Grünewald: Uni-Ausgliederung bedeutet Rückschritt in Sachen Demokratie

Punktuation Gehrers erklärungsbedürftig und nicht

OTS (Wien) - nachvollziehbar

Der Wissenschaftssprecher der Grünen, Kurt Grünewald,
kritisiert die heute von BM Gehrer präsentierte Punktuation zur Entlassung der Universitäten in die Vollrechtsfähigkeit: "Der Rückschritt in Sachen Demokratie und Mitbestimmung an den Unis bedeutet ein Zurück zu längst überwunden geglaubten Abhängigkeiten von alten Hierarchien", so Grünewald, und weiter: "Ausserdem verrät Gehrer ihre oberflächlich mechanistische Vorstellung vom Nutzen von Bildung und Forschung, die in einer Überbewertung der Auftragsforschung gegenüber der Grundlagenforschung resultiert."
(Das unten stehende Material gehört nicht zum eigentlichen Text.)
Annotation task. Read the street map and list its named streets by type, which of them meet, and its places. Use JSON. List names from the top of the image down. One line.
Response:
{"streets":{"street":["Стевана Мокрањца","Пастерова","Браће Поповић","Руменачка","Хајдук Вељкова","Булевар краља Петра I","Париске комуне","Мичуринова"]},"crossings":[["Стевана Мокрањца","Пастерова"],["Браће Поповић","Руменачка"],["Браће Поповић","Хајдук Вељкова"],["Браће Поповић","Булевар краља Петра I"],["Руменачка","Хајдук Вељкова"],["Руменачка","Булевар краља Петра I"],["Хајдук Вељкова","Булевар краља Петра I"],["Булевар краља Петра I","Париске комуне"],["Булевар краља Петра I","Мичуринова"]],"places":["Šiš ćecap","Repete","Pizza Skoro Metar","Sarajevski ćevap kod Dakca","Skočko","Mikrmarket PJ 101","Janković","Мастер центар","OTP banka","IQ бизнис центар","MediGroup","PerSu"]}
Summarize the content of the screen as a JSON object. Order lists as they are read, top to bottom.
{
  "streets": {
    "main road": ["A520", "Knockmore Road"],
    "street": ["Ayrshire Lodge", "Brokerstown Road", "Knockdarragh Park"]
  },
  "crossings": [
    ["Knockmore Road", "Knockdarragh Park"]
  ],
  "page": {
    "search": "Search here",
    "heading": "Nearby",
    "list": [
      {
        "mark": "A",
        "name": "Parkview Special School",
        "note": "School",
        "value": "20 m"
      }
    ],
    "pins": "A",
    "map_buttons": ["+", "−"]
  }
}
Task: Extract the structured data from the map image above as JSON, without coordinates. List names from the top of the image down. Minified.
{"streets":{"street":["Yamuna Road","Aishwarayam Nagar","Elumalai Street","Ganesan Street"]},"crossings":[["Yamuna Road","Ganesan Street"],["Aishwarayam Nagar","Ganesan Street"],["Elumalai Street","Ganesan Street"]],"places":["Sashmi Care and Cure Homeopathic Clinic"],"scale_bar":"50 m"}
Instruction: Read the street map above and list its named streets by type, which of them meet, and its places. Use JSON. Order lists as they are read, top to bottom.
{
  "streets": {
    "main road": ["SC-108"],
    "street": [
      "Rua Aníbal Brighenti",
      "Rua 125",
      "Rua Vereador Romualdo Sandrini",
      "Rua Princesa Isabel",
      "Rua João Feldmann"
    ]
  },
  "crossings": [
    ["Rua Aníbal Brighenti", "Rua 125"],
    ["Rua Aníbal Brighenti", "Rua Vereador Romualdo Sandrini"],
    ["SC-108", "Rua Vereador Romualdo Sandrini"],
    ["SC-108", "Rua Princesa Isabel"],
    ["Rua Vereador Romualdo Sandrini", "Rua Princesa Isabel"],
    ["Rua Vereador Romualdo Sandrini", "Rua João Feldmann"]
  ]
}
Für die Grünen stellt sich die Frage, was unter Synergien und dem Abbau von Doppelgleisigkeiten gemeint ist. "Sollen im Bereich der Gesellschaftswissenschaften, der Geistes- und Kulturwissenschaften nur mehr monocolore Meinungen vertreten werden und wie verhält sich dies zu Wettbewerb und Lehr- und Lernfreiheit", so Grünewald. Behutsame und tiefgehende Diskussionen, wie sie die Rektorenkonferenz wünscht, sind für den Grünen Wissenschaftssprecher dringend notwendig und den Bedenken des ÖVP-Mitglieds und der Vorsitzenden der HochschullehrerInnen-Gewerkschaft, Dr. Andrea Kdolsky, ist einiges abzugewinnen.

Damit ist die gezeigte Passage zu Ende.